There is also something distinctly ‘foreign’ about the way that Durrell writes and which has led to his distinct fall out of fashion. The London Review of Books, for example, has criticised Durrell’s writing style as ‘caught between a desperate hope that one more word will do the trick, catch the reality or name the mystery, and the reluctant belief that nothing at all is going to work.’
Nevertheless, at the time of writing, Lawrence’s fiction was considered to be amongst the best being produced, with T.S. Eliot himself suggesting that Durrell’s work gave him ‘hope for the future of prose fiction.’
Having recently read ‘Justine’, the first novel of the four, it doesn’t seem to me that these two points of view have to be mutually exclusive. Alternately ridiculous and evocative, the novel could really be described in the same manner that Durrell describes his lead character. ‘After all Justine cannot be justified or excused. She simply and magnificently is; we have to put up with her, like original sin.’ The overblown prose is part of the character of the novel and does not overshadow the galloping plot (think adultery, murder and espionage).

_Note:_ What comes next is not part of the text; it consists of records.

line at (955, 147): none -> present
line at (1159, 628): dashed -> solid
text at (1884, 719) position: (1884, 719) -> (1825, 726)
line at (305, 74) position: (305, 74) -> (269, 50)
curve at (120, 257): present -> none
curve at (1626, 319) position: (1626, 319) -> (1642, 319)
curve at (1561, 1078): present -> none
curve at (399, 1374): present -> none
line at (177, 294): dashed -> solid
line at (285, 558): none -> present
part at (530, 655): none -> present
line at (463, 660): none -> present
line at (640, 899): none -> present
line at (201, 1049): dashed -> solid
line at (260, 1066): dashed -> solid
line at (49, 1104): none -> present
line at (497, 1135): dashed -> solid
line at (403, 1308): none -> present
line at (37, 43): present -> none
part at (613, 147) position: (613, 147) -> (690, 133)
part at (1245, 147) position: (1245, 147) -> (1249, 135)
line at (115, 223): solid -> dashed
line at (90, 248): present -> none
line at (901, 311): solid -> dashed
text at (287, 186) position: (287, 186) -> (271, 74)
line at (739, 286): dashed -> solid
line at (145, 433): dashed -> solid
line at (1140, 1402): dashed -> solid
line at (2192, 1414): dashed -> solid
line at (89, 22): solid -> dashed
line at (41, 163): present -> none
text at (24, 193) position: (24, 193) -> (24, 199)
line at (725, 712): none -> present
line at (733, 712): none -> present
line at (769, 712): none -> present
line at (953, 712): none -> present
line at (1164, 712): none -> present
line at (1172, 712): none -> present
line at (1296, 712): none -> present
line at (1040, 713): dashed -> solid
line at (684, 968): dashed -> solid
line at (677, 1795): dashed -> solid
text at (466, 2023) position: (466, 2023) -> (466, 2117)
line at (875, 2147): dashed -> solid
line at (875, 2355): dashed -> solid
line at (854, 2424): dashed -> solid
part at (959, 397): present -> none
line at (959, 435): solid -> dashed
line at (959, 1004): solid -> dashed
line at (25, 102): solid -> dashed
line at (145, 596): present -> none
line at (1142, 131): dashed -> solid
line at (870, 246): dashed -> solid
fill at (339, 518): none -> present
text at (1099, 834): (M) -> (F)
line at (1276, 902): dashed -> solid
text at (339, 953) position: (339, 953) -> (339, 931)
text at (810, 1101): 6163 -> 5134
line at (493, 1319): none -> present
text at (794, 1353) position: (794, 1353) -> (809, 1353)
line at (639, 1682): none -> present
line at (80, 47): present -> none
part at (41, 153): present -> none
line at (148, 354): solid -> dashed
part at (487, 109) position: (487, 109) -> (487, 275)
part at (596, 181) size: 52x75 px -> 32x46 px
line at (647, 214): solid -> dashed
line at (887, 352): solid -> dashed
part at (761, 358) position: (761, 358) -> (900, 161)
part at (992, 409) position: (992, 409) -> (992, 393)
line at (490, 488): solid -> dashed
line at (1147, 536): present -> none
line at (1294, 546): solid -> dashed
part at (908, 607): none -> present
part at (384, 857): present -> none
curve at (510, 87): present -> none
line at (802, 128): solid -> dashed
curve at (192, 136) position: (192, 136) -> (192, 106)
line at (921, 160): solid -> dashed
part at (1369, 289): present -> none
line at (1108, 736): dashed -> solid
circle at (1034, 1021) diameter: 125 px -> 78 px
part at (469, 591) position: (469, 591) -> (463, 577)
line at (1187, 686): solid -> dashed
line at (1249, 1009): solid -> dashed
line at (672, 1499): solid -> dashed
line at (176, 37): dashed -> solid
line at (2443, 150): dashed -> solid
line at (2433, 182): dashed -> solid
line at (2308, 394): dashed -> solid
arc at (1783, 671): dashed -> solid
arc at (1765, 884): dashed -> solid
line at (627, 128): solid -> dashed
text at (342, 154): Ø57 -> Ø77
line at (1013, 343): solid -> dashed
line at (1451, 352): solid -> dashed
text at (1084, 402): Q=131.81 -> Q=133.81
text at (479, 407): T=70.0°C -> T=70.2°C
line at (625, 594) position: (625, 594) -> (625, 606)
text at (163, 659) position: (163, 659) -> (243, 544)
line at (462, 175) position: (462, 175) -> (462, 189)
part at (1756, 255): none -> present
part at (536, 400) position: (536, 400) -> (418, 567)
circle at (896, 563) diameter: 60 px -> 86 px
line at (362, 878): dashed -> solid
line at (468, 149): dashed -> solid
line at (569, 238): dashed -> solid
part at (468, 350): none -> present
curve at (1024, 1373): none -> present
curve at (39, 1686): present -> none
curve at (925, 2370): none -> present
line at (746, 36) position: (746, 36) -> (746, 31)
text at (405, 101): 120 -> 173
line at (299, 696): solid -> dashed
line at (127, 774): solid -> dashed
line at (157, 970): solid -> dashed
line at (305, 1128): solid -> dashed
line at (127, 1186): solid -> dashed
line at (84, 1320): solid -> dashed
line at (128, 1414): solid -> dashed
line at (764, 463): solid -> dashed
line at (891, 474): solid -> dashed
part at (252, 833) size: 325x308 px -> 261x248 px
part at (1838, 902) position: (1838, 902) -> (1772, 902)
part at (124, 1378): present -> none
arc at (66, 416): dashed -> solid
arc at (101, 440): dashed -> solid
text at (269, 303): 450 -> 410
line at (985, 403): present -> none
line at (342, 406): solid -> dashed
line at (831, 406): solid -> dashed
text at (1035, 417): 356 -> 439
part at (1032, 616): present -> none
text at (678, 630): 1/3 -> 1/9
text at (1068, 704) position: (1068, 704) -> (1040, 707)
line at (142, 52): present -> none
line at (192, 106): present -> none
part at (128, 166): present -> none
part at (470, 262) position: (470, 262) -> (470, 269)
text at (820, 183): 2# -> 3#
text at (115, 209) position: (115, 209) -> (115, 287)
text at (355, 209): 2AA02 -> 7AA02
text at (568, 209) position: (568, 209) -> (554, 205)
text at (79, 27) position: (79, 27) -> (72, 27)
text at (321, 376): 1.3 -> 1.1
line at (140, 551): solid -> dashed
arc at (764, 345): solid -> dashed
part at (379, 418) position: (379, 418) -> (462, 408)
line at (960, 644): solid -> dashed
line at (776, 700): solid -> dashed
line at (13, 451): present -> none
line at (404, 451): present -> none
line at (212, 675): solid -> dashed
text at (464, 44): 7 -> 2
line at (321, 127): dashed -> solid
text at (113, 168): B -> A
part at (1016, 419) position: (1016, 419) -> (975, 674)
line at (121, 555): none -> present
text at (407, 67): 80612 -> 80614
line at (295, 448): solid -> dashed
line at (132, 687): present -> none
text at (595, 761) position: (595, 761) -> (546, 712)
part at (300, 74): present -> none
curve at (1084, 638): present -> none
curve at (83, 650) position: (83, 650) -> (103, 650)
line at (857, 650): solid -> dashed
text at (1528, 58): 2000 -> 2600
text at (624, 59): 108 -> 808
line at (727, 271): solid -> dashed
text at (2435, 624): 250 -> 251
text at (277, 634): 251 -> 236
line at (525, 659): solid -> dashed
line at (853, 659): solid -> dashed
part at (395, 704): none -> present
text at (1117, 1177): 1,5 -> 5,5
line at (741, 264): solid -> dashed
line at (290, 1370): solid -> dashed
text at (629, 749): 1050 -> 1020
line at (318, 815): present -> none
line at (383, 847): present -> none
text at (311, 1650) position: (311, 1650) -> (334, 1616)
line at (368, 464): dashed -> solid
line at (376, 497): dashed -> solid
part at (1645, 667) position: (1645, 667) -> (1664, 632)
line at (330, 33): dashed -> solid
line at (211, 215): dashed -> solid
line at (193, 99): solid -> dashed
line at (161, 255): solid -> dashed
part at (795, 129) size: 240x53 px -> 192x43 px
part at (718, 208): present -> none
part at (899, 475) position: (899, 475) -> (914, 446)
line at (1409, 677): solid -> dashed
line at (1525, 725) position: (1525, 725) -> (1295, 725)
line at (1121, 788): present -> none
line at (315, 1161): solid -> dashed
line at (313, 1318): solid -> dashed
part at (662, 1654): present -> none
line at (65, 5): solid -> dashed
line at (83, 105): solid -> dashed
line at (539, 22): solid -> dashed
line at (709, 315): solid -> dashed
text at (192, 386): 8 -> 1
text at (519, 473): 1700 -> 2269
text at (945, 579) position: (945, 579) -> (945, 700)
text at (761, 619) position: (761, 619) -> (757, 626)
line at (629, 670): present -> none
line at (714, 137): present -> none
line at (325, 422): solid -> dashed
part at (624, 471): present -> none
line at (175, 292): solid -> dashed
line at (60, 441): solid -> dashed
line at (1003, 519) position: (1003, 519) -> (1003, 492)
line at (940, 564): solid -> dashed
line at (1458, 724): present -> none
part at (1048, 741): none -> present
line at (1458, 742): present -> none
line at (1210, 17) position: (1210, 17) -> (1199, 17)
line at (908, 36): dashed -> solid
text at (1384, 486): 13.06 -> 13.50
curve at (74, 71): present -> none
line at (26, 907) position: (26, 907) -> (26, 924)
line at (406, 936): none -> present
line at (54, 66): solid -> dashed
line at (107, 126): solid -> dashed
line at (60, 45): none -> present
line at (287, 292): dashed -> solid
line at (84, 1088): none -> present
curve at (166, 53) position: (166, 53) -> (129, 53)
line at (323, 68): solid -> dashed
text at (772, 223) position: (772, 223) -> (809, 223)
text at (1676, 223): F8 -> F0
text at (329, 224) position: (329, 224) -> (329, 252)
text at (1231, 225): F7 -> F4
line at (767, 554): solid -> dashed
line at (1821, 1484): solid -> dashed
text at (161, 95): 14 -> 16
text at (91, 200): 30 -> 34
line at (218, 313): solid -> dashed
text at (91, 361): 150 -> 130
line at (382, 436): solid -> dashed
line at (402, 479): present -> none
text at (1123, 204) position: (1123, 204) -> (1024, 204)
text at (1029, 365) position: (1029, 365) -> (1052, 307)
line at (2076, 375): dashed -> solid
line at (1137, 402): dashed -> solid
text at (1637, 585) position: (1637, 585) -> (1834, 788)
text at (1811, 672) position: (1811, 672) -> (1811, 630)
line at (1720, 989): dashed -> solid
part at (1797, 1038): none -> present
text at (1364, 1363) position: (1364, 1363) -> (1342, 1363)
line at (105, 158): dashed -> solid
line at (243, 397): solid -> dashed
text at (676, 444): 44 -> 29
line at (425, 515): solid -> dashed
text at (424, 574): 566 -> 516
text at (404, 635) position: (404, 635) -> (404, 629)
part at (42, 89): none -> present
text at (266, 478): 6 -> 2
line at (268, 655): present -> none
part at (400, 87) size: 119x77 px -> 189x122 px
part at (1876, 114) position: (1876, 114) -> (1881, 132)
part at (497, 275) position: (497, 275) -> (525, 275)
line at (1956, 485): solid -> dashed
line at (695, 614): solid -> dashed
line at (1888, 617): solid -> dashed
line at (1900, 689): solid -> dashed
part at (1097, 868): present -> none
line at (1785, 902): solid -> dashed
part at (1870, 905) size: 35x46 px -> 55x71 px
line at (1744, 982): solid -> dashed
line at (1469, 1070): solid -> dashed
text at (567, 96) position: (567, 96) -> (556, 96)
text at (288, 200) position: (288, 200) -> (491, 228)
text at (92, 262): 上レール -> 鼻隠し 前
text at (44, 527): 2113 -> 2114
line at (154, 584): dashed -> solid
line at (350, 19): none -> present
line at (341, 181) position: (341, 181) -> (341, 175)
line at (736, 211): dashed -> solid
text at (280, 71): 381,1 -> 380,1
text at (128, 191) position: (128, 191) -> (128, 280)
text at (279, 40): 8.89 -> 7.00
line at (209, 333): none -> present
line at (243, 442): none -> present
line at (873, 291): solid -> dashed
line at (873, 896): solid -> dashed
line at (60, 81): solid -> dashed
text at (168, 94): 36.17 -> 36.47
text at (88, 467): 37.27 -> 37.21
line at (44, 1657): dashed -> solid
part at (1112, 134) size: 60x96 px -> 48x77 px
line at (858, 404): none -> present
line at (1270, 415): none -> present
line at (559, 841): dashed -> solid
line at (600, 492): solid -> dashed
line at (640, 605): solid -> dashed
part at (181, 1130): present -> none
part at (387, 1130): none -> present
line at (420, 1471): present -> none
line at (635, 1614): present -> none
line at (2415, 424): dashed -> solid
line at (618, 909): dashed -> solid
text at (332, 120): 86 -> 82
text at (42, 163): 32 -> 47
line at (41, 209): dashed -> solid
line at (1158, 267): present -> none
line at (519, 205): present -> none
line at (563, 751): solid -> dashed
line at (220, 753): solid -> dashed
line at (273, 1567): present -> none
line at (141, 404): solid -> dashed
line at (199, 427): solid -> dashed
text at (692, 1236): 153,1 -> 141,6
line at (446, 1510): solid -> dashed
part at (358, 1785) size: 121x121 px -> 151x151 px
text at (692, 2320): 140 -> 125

(Four different lovers adorn the faces of the folio editions of the 'Alexandria Quartet')
On the other hand, Durrell’s non-fiction writing is witty and sharp, focusing on a satirical depiction of life as a diplomat during the twentieth century. It noticeably lacks adjectives (although the illustrations more than make up for this).

(An example of Nicolas Bentley's humorous illustrations from an early edition of 'Sauve Qui Peut')
Reading Durrell’s non-fiction alongside the Alexandria Quartet seems to make his decision to write something so elaborate all the more extreme, but then extreme writing is perhaps what we would expect of someone who (in the words of their famous brother) ‘was designed by Providence to go through life like a small, blonde firework, exploding ideas in other people's minds’.

(The cover of an early impression of 'Justine', the first novel in the series)
Reading ‘Justine’ certainly felt like exploding fireworks in my mind and I would recommend it to anyone as the perfect summer novel. Or perhaps I am simply trying to justify my purchase of a fan-girl style Lawrence Durrell t-shirt (see below).